Radiolabeling of 18F-BG-Surface

Freeze-dried powder of the SNAP tag substrate precursor (BG-surface) of weight 50 μg was dissolved with the addition of 60 μL of sodium acetate, 180 μL of ethanol, 10 μL of AlCl3 (1 mM), and 74 MBq fluoride ion (approximately 2 mCi), and the mixture was boiled for 15 min at 100 °C and cooled down to room temperature. The 18F-BG-surface product was captured using the C18 plus column (Waters, Sep-Pak), and the free fluoride ions would be filtered. The bound product on the C18 plus column was eluted with 400 μL of 70% ethanol after washing the C18 plus column with normal saline once; then, the solvent was evaporated in a vacuum before 150 μL of saline was added after measuring the radioactivity of 18F-BG-surface for further usage.

In Vitro Uptake of Radiolabeled Probes in Cells Transduced with the SNAP Reporter Gene

A total of 1 × 106 HCCLM3-SNAP and HCCLM3-Vector cells were added into 200 μL of PBS separately. The cells were incubated with ∼370 kBq 18F-BG-surface at 37 °C for 1 h before washed with 1 mL of cold PBS three times.

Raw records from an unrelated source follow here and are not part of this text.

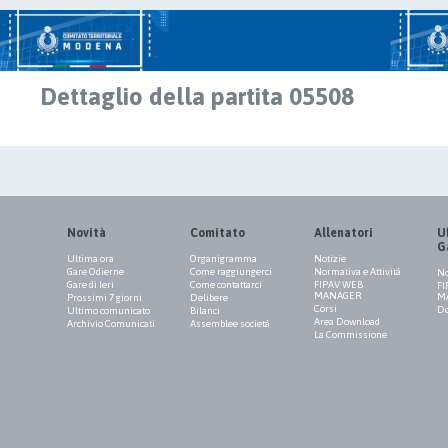
Dettaglio della partita 05508
Novità
Comitato
Allenatori
Uf
G
Ultima ora
Organigramma
Notizie
Gare Odierne
Come raggiungerci
Normativa e Attività
No
Gare di Ieri
Come contattarci
FIPAV WEB
FI
MANAGER
M
Prossimi 7 giorni
Delibere
Corsi
Do
Ultimo comunicato
Bilanci
Area Download
Archivio Comunicati
Assemblee società
La Commissione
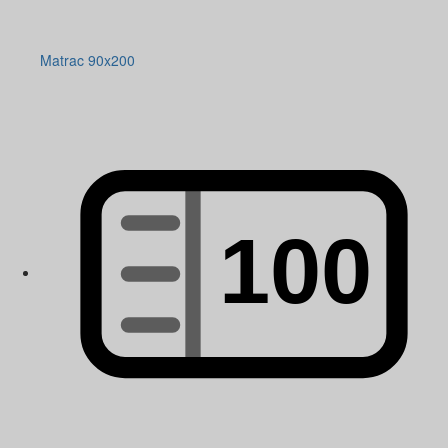
Matrac 90x200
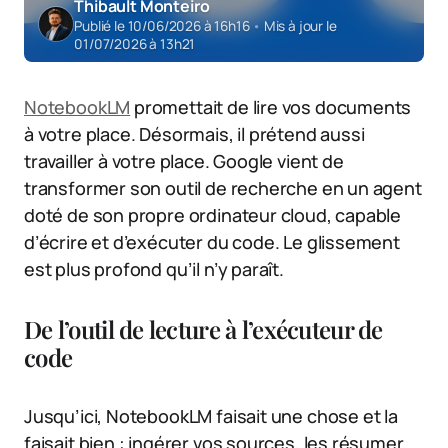
Thibault Monteiro
Publié le 10/06/2026 à 16h16
•
Mis à jour le
01/07/2026 à 13h21
NotebookLM
promettait de lire vos documents
à votre place. Désormais, il prétend aussi
travailler à votre place. Google vient de
transformer son outil de recherche en un agent
doté de son propre ordinateur cloud, capable
d’écrire et d’exécuter du code. Le glissement
est plus profond qu’il n’y paraît.
De l’outil de lecture à l’exécuteur de
code
Jusqu’ici, NotebookLM faisait une chose et la
faisait bien : ingérer vos sources, les résumer,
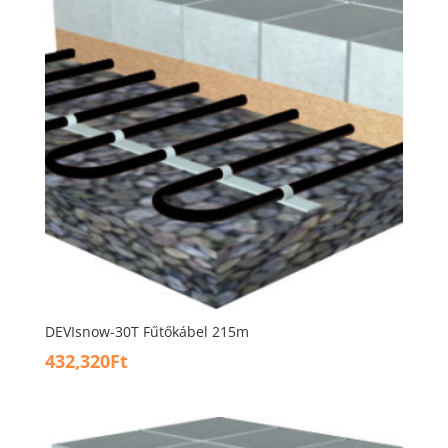
DEVIsnow-30T Fűtőkábel 215m
432,320
Ft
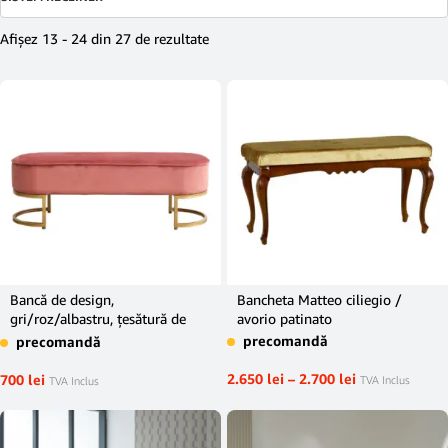
Afișez 13 - 24 din 27 de rezultate
Bancă de design,
Bancheta Matteo ciliegio /
gri/roz/albastru, ţesătură de
avorio patinato
catifea, MIRILA NEW
precomandă
precomandă
2.650
lei
–
2.700
lei
700
lei
TVA Inclus
TVA Inclus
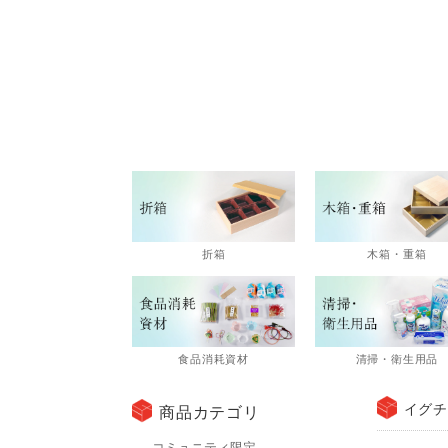
折箱
木箱・重箱
食品消耗資材
清掃・衛生用品
イグチ
商品カテゴリ
コミュニティ限定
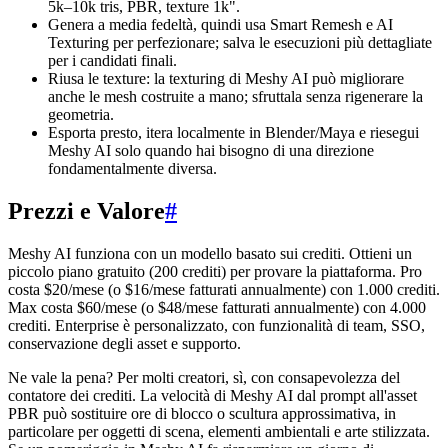
5k–10k tris, PBR, texture 1k".
Genera a media fedeltà, quindi usa Smart Remesh e AI
Texturing per perfezionare; salva le esecuzioni più dettagliate
per i candidati finali.
Riusa le texture: la texturing di Meshy AI può migliorare
anche le mesh costruite a mano; sfruttala senza rigenerare la
geometria.
Esporta presto, itera localmente in Blender/Maya e riesegui
Meshy AI solo quando hai bisogno di una direzione
fondamentalmente diversa.
Prezzi e Valore
#
Meshy AI funziona con un modello basato sui crediti. Ottieni un
piccolo piano gratuito (200 crediti) per provare la piattaforma. Pro
costa $20/mese (o $16/mese fatturati annualmente) con 1.000 crediti.
Max costa $60/mese (o $48/mese fatturati annualmente) con 4.000
crediti. Enterprise è personalizzato, con funzionalità di team, SSO,
conservazione degli asset e supporto.
Ne vale la pena? Per molti creatori, sì, con consapevolezza del
contatore dei crediti. La velocità di Meshy AI dal prompt all'asset
PBR può sostituire ore di blocco o scultura approssimativa, in
particolare per oggetti di scena, elementi ambientali e arte stilizzata.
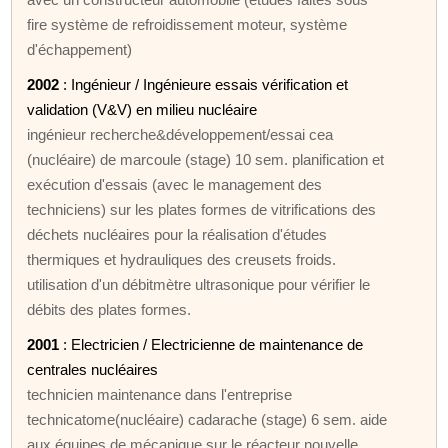
fire système de refroidissement moteur, système
d'échappement)
2002
: Ingénieur / Ingénieure essais vérification et
validation (V&V) en milieu nucléaire
ingénieur recherche&développement/essai cea
(nucléaire) de marcoule (stage) 10 sem. planification et
exécution d'essais (avec le management des
techniciens) sur les plates formes de vitrifications des
déchets nucléaires pour la réalisation d'études
thermiques et hydrauliques des creusets froids.
utilisation d'un débitmètre ultrasonique pour vérifier le
débits des plates formes.
2001
: Electricien / Electricienne de maintenance de
centrales nucléaires
technicien maintenance dans l'entreprise
technicatome(nucléaire) cadarache (stage) 6 sem. aide
aux équipes de mécanique sur le réacteur nouvelle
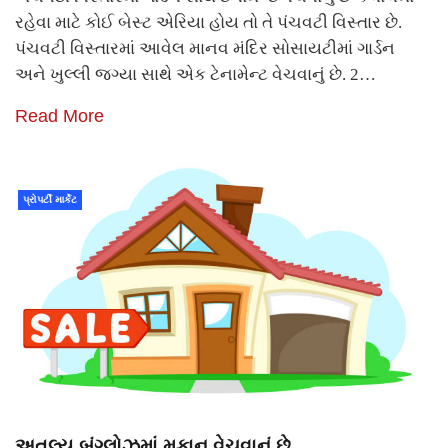
રહેવા માટે કોઈ બેસ્ટ એરિયા હોય તો તે પંચવટી વિસ્તાર છે.
પંચવટી વિસ્તારમાં આવેલ માનવ મંદિર સોસાયટીમાં ગાર્ડન
અને ખુલ્લી જગ્યા સાથે એક ટેનામેન્ટ વેચવાનું છે. 2…
Read More
પ્રોપર્ટી માર્કેટ
અતુલ્ય બંગ્લોઝમાં મકાન વેચવાનું છે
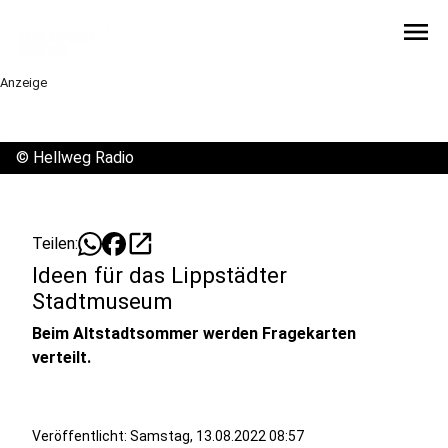
menu
Anzeige
©
Hellweg Radio
open_in_new
Teilen:
Ideen für das Lippstädter
Stadtmuseum
Beim Altstadtsommer werden Fragekarten
verteilt.
Veröffentlicht:
Samstag, 13.08.2022 08:57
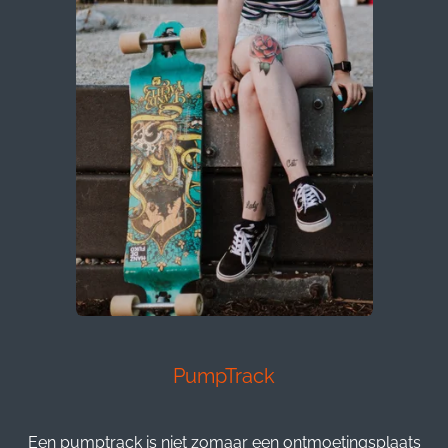
PumpTrack
Een pumptrack is niet zomaar een ontmoetingsplaats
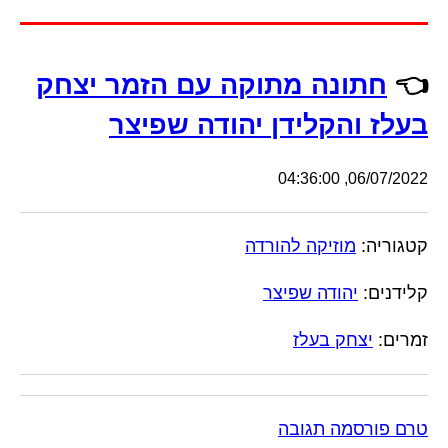
👈
חתונה מתוקה עם הזמר יצחק
בעלז והקלידן יהודה שפיצר
06/07/2022, 04:36:00
קטגוריה:
מוזיקה להורדה
קלידנים:
יהודה שפיצר
זמרים:
יצחק בעלז
טרם פורסמה תגובה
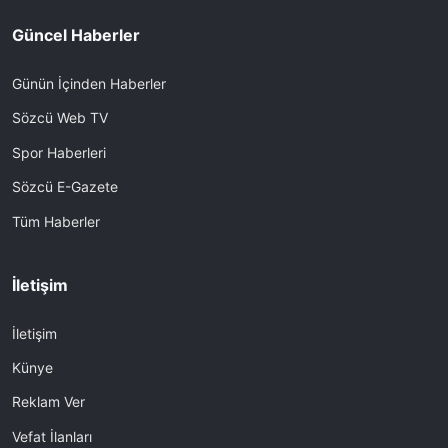
Güncel Haberler
Günün İçinden Haberler
Sözcü Web TV
Spor Haberleri
Sözcü E-Gazete
Tüm Haberler
İletişim
İletişim
Künye
Reklam Ver
Vefat İlanları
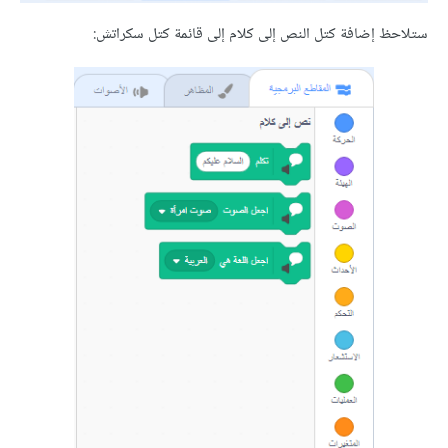
 إضافة كتل النص إلى كلام إلى قائمة كتل سكراتش:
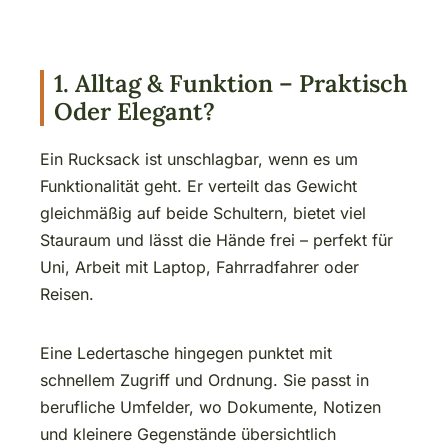
1. Alltag & Funktion – Praktisch
Oder Elegant?
Ein Rucksack ist unschlagbar, wenn es um
Funktionalität geht. Er verteilt das Gewicht
gleichmäßig auf beide Schultern, bietet viel
Stauraum und lässt die Hände frei – perfekt für
Uni, Arbeit mit Laptop, Fahrradfahrer oder
Reisen.
Eine Ledertasche hingegen punktet mit
schnellem Zugriff und Ordnung. Sie passt in
berufliche Umfelder, wo Dokumente, Notizen
und kleinere Gegenstände übersichtlich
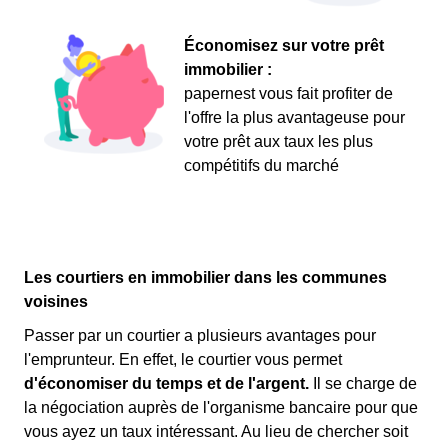
Économisez sur votre prêt
immobilier :
papernest vous fait profiter de
l'offre la plus avantageuse pour
votre prêt aux taux les plus
compétitifs du marché
Les courtiers en immobilier dans les communes
voisines
Passer par un courtier a plusieurs avantages pour
l'emprunteur. En effet, le courtier vous permet
d'économiser du temps et de l'argent.
Il se charge de
la négociation auprès de l'organisme bancaire pour que
vous ayez un taux intéressant. Au lieu de chercher soit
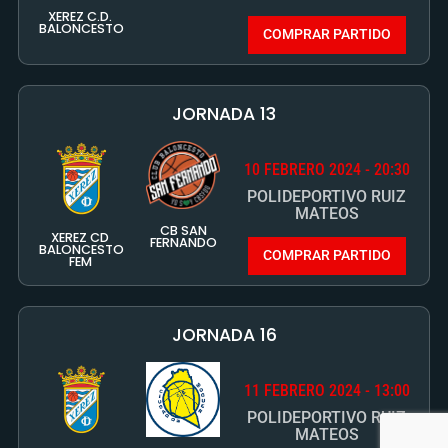
10 FEBRERO 2024 - 20:30
POLIDEPORTIVO RUIZ
MATEOS
CB SAN
XEREZ CD
FERNANDO
BALONCESTO
COMPRAR PARTIDO
FEM
JORNADA 16
11 FEBRERO 2024 - 13:00
POLIDEPORTIVO RUIZ
MATEOS
XEREZ C.D.
CB MOGUER
BALONCESTO
COMPRAR PARTIDO
JORNADA 14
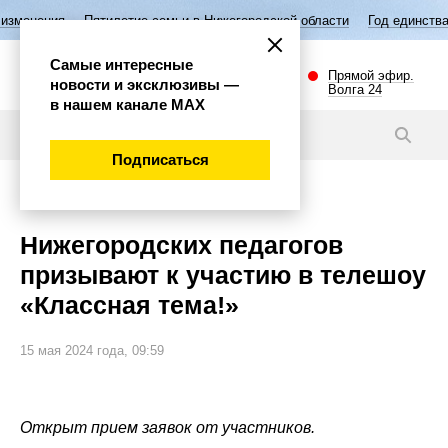
ятилетие семьи в Нижегородской области
Год единства народов Росс
Самые интересные
Прямой эфир.
новости и эксклюзивы —
Волга 24
в нашем канале МАХ
Новости
Подписаться
Общество
Нижегородских педагогов
призывают к участию в телешоу
«Классная тема!»
15 мая 2024 года, 09:59
Открыт прием заявок от участников.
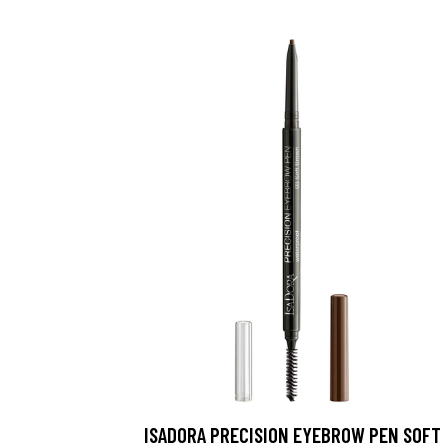
ISADORA PRECISION EYEBROW PEN SOFT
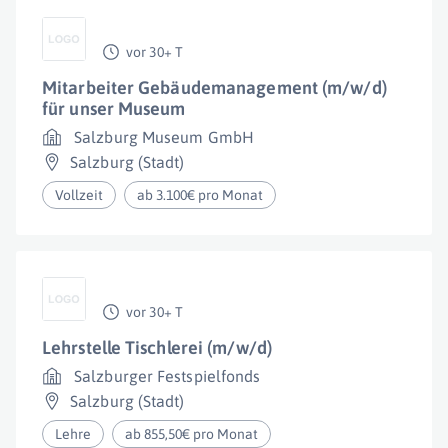
vor 30+ T
Mitarbeiter Gebäudemanagement (m/w/d)
für unser Museum
Salzburg Museum GmbH
Salzburg (Stadt)
Vollzeit
ab 3.100€ pro Monat
vor 30+ T
Lehrstelle Tischlerei (m/w/d)
Salzburger Festspielfonds
Salzburg (Stadt)
Lehre
ab 855,50€ pro Monat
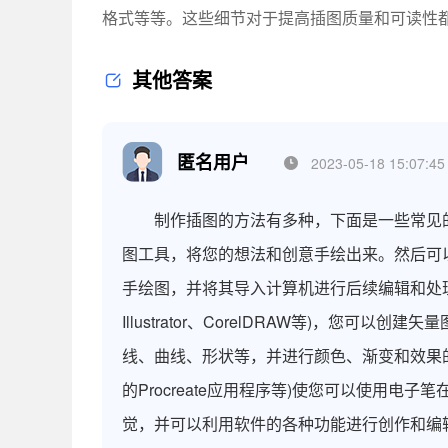
格式等等。这些细节对于提高插图质量和可读性
其他答案
匿名用户
2023-05-18 15:07:45
制作插图的方法有多种，下面是一些常见的方
图工具，将您的想法和创意手绘出来。然后可
手绘图，并将其导入计算机进行后续编辑和处理。
Illustrator、CorelDRAW等)，
线、曲线、形状等，并进行颜色、渐变和效果的调
的Procreate应用程序等)使您可以使用
觉，并可以利用软件的各种功能进行创作和编辑。4.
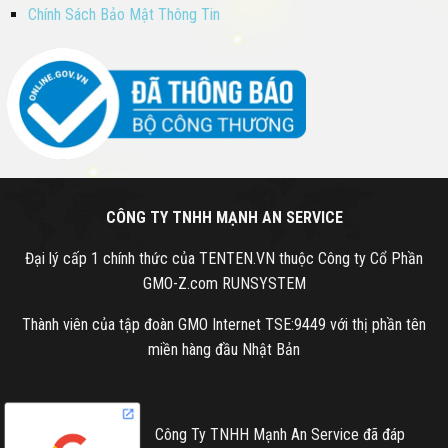
Chính Sách Bảo Mật Thông Tin
CÔNG TY TNHH MẠNH AN SERVICE
Đại lý cấp 1 chính thức của TENTEN.VN thuộc Công ty Cổ Phần
GMO-Z.com RUNSYSTEM
Thành viên của tập đoàn GMO Internet TSE:9449 với thị phần tên
miền hàng đầu Nhật Bản
Công Ty TNHH Mạnh An Service đã đáp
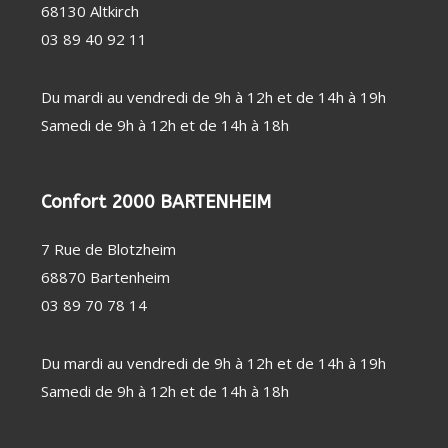
PERSONNE
68130 Altkirch
SOIN
CHAUFFAGE
DENTAIRE
D'APPOINT
03 89 40 92 11
THERMOMÈTRE
DÉSHUMIDIFICATEUR
/ TENSIOMÈTRE
/ PURIFICATEUR
OBJET
STATION
Du mardi au vendredi de 9h à 12h et de 14h à 19h
CONNECTÉ
MÉTÉO
FAUTEUIL
Samedi de 9h à 12h et de 14h à 18h
MASSANT
COUVERTURE
CHAUFFANTE
Confort 2000 BARTENHEIM
7 Rue de Blotzheim
68870 Bartenheim
03 89 70 78 14
Du mardi au vendredi de 9h à 12h et de 14h à 19h
Samedi de 9h à 12h et de 14h à 18h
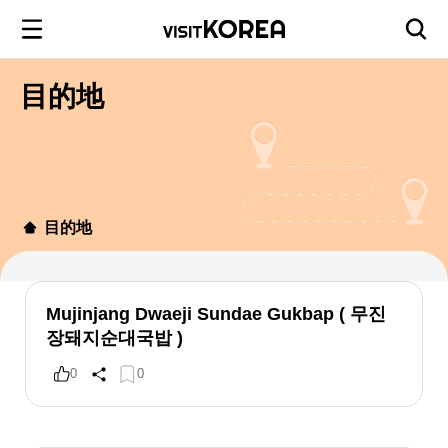
目的地
目的地
Mujinjang Dwaeji Sundae Gukbap ( 무진
장돼지순대국밥 )
0
0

The cells were resuspended with 500 μL of saline and recounted once, and then, the expression of SNAP on the cell surface was detected. The binding rates of two samples and BG were detected using the γ counter. All assays were repeated at least three times.

Whole-Body Ex Vivo Biodistribution of 18F-BG-Surface

A total of 3.7 MBq (100 μCi) of 18F-BG-surface was intravenously injected into each mouse. Four mice were sacrificed by cervical dislocation at each time point (60 min and 120 min). Major organs, heart, liver, spleen, lung, kidney, brain, intestine, bone, muscle, and blood were quickly collected and weighed. The radioactivity remaining in these organs was measured by a 2480 Wizard autogamma counter (PerkinElmer). The results are expressed as the percentage of injected dose per gram of wet tissue (% ID/g). All radioactivity calculations were decay-corrected based on the half-life of 18F.

PET/CT Imaging of Cell Tracking Studies

A total of 1 × 106 SNAP-transduced and nontranduced cells were injected into the bilateral shoulder and back of mice separately (HCCLM3-SNAP was on the right side). Mice were anesthetized with 2.5% 10 μL/g tribromoethanol (T48402, Sigma, Aldrich, Germany) and injected intravenously with about ∼3.7 MBq (∼100 μCi) of 18F-BG-surface. PET/CT scan was performed after 18F-BG-surface was circulated in vivo for 1 h.